(Dataset rows)
--------------------------------------------------

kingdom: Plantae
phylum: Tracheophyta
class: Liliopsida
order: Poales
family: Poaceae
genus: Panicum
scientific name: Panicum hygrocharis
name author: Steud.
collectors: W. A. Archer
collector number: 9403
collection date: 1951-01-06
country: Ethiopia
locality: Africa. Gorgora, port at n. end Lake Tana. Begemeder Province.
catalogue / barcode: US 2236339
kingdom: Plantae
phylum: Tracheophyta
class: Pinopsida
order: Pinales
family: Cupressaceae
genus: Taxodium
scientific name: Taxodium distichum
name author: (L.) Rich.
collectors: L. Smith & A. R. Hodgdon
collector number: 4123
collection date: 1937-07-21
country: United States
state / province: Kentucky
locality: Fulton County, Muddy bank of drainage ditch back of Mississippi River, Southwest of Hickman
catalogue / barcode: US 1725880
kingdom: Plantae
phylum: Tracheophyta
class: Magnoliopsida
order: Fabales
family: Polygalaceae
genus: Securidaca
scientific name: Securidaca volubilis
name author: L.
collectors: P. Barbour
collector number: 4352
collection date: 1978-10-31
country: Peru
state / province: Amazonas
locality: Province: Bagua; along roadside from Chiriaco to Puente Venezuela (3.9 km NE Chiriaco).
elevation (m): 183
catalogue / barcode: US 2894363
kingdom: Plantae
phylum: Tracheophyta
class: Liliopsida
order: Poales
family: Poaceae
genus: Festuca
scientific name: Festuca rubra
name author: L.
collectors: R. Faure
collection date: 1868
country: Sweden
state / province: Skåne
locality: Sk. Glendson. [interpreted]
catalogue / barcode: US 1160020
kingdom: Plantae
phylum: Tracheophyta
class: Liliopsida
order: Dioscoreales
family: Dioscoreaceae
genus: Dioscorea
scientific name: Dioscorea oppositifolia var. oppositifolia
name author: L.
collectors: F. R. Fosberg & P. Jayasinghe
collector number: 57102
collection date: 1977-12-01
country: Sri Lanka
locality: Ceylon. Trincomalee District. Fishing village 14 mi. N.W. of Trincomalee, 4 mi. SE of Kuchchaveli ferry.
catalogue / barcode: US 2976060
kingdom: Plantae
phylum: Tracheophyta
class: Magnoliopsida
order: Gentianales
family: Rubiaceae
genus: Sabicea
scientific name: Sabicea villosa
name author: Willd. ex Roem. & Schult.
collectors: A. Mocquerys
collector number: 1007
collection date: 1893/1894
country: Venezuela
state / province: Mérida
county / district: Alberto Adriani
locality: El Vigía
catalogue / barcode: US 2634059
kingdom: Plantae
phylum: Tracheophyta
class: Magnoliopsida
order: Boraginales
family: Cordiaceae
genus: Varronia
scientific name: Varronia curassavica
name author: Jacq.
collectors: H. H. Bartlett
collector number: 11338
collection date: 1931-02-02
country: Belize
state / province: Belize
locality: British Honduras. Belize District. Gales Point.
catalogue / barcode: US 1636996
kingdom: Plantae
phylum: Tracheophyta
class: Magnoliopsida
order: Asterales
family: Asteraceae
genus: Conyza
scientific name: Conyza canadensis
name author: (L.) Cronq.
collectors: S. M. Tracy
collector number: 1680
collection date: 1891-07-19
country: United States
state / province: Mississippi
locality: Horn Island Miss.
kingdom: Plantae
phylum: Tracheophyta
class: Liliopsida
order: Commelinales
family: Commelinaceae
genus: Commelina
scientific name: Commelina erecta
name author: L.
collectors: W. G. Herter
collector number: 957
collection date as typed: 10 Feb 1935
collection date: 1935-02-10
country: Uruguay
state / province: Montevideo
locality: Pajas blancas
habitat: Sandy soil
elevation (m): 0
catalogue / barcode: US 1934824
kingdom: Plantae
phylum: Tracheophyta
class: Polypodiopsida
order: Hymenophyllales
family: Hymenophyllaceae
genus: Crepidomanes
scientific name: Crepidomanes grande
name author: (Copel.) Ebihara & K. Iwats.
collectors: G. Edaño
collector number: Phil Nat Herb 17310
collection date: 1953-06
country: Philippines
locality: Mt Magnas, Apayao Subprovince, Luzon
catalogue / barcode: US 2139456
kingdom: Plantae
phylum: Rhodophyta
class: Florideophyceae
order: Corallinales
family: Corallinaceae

--------------------------------------------------

_What you have to do_
Write out every line of the items above word for word, keeping their order.

_Task output_
kingdom: Plantae
phylum: Tracheophyta
class: Liliopsida
order: Poales
family: Poaceae
genus: Panicum
scientific name: Panicum hygrocharis
name author: Steud.
collectors: W. A. Archer
collector number: 9403
collection date: 1951-01-06
country: Ethiopia
locality: Africa. Gorgora, port at n. end Lake Tana. Begemeder Province.
catalogue / barcode: US 2236339
kingdom: Plantae
phylum: Tracheophyta
class: Pinopsida
order: Pinales
family: Cupressaceae
genus: Taxodium
scientific name: Taxodium distichum
name author: (L.) Rich.
collectors: L. Smith & A. R. Hodgdon
collector number: 4123
collection date: 1937-07-21
country: United States
state / province: Kentucky
locality: Fulton County, Muddy bank of drainage ditch back of Mississippi River, Southwest of Hickman
catalogue / barcode: US 1725880
kingdom: Plantae
phylum: Tracheophyta
class: Magnoliopsida
order: Fabales
family: Polygalaceae
genus: Securidaca
scientific name: Securidaca volubilis
name author: L.
collectors: P. Barbour
collector number: 4352
collection date: 1978-10-31
country: Peru
state / province: Amazonas
locality: Province: Bagua; along roadside from Chiriaco to Puente Venezuela (3.9 km NE Chiriaco).
elevation (m): 183
catalogue / barcode: US 2894363
kingdom: Plantae
phylum: Tracheophyta
class: Liliopsida
order: Poales
family: Poaceae
genus: Festuca
scientific name: Festuca rubra
name author: L.
collectors: R. Faure
collection date: 1868
country: Sweden
state / province: Skåne
locality: Sk. Glendson. [interpreted]
catalogue / barcode: US 1160020
kingdom: Plantae
phylum: Tracheophyta
class: Liliopsida
order: Dioscoreales
family: Dioscoreaceae
genus: Dioscorea
scientific name: Dioscorea oppositifolia var. oppositifolia
name author: L.
collectors: F. R. Fosberg & P. Jayasinghe
collector number: 57102
collection date: 1977-12-01
country: Sri Lanka
locality: Ceylon. Trincomalee District. Fishing village 14 mi. N.W. of Trincomalee, 4 mi. SE of Kuchchaveli ferry.
catalogue / barcode: US 2976060
kingdom: Plantae
phylum: Tracheophyta
class: Magnoliopsida
order: Gentianales
family: Rubiaceae
genus: Sabicea
scientific name: Sabicea villosa
name author: Willd. ex Roem. & Schult.
collectors: A. Mocquerys
collector number: 1007
collection date: 1893/1894
country: Venezuela
state / province: Mérida
county / district: Alberto Adriani
locality: El Vigía
catalogue / barcode: US 2634059
kingdom: Plantae
phylum: Tracheophyta
class: Magnoliopsida
order: Boraginales
family: Cordiaceae
genus: Varronia
scientific name: Varronia curassavica
name author: Jacq.
collectors: H. H. Bartlett
collector number: 11338
collection date: 1931-02-02
country: Belize
state / province: Belize
locality: British Honduras. Belize District. Gales Point.
catalogue / barcode: US 1636996
kingdom: Plantae
phylum: Tracheophyta
class: Magnoliopsida
order: Asterales
family: Asteraceae
genus: Conyza
scientific name: Conyza canadensis
name author: (L.) Cronq.
collectors: S. M. Tracy
collector number: 1680
collection date: 1891-07-19
country: United States
state / province: Mississippi
locality: Horn Island Miss.
kingdom: Plantae
phylum: Tracheophyta
class: Liliopsida
order: Commelinales
family: Commelinaceae
genus: Commelina
scientific name: Commelina erecta
name author: L.
collectors: W. G. Herter
collector number: 957
collection date as typed: 10 Feb 1935
collection date: 1935-02-10
country: Uruguay
state / province: Montevideo
locality: Pajas blancas
habitat: Sandy soil
elevation (m): 0
catalogue / barcode: US 1934824
kingdom: Plantae
phylum: Tracheophyta
class: Polypodiopsida
order: Hymenophyllales
family: Hymenophyllaceae
genus: Crepidomanes
scientific name: Crepidomanes grande
name author: (Copel.) Ebihara & K. Iwats.
collectors: G. Edaño
collector number: Phil Nat Herb 17310
collection date: 1953-06
country: Philippines
locality: Mt Magnas, Apayao Subprovince, Luzon
catalogue / barcode: US 2139456
kingdom: Plantae
phylum: Rhodophyta
class: Florideophyceae
order: Corallinales
family: Corallinaceae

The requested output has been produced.